Extrait à examiner:

Dans le projet en question, Databricks sert à l'extraction et à la préparation de données complexes issues de différentes sources. Un protocole de tests unitaires a été conçu pour mener des tests de non-régression en s'appuyant sur l'architecture Spark. "Databricks présente l'avantage d'accueillir toutes les bonnes pratiques du développement logiciel, à la différence de l'approche SQL", estime Arnaud Col. Une fois les datasets préparés, on peut les ingérer dans Snowflake via Snowpipe. "Snowflake prend le relais en tant qu'espace de partage et plateforme de référence des business units", complète le spécialiste. "Les experts métiers peuvent fusionner des données issues de différents silos et brancher des outils de dataviz, notamment Power BI. Ils créent des rapports, des tableaux de bord depuis Snowflake et peuvent partager leurs datasets avec clients, partenaires ou fournisseurs."

Exclusivement commercialisés en mode SaaS, Snowflake et Databricks sont tous deux hébergés à la fois sur les cloud d'Amazon, de Google et de Microsoft.

Données fournies:
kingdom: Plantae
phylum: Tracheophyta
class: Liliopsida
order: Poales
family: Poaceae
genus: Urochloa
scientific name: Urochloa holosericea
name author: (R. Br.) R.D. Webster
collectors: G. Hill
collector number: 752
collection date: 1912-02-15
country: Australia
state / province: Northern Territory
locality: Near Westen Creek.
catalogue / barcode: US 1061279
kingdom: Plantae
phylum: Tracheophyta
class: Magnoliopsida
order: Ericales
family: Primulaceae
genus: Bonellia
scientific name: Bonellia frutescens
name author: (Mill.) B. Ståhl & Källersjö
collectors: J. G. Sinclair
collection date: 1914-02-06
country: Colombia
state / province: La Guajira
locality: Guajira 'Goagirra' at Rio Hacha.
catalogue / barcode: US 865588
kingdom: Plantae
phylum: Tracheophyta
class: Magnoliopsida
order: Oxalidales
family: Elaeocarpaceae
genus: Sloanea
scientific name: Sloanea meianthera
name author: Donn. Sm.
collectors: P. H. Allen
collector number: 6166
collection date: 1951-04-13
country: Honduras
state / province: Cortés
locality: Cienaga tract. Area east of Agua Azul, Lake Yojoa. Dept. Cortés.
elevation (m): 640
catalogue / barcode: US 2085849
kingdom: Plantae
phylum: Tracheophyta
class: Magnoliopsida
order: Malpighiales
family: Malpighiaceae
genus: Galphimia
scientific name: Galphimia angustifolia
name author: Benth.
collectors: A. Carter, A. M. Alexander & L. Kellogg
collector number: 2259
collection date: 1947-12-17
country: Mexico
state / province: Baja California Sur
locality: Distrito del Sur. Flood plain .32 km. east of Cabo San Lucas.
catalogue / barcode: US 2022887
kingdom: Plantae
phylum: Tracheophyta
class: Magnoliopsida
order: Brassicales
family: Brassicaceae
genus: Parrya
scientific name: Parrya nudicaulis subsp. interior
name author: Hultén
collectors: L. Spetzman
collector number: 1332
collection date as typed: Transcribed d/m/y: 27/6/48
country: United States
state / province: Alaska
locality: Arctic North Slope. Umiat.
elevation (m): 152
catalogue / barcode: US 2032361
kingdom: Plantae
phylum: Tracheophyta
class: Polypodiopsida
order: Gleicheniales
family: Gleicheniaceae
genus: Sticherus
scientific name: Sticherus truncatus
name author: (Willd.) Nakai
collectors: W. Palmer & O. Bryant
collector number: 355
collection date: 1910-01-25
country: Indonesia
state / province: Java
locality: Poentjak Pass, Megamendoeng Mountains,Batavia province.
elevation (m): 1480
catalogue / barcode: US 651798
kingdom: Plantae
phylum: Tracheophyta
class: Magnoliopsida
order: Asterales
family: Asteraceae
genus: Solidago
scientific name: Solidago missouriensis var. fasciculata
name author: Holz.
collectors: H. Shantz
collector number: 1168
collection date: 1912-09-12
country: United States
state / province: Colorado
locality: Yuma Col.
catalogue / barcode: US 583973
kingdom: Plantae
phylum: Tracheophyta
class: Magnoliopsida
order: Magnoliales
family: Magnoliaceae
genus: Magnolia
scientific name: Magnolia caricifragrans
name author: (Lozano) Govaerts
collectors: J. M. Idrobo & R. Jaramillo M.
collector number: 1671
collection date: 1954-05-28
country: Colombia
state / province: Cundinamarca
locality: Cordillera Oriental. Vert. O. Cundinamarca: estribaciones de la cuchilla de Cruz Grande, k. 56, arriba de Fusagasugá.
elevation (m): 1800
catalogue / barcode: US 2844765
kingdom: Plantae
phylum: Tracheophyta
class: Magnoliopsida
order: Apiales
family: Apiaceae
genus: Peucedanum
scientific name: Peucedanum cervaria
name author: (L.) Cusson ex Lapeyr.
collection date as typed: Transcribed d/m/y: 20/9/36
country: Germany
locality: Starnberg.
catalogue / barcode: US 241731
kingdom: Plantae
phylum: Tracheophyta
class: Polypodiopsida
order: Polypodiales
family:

Travail demandé: Renvoyez s'il vous plaît l'extrait sur Databricks et Snowflake en entier, mot pour mot. Servez-vous uniquement de l'extrait.

Problème résolu:
Dans le projet en question, Databricks sert à l'extraction et à la préparation de données complexes issues de différentes sources. Un protocole de tests unitaires a été conçu pour mener des tests de non-régression en s'appuyant sur l'architecture Spark. "Databricks présente l'avantage d'accueillir toutes les bonnes pratiques du développement logiciel, à la différence de l'approche SQL", estime Arnaud Col. Une fois les datasets préparés, on peut les ingérer dans Snowflake via Snowpipe. "Snowflake prend le relais en tant qu'espace de partage et plateforme de référence des business units", complète le spécialiste. "Les experts métiers peuvent fusionner des données issues de différents silos et brancher des outils de dataviz, notamment Power BI. Ils créent des rapports, des tableaux de bord depuis Snowflake et peuvent partager leurs datasets avec clients, partenaires ou fournisseurs."

Exclusivement commercialisés en mode SaaS, Snowflake et Databricks sont tous deux hébergés à la fois sur les cloud d'Amazon, de Google et de Microsoft.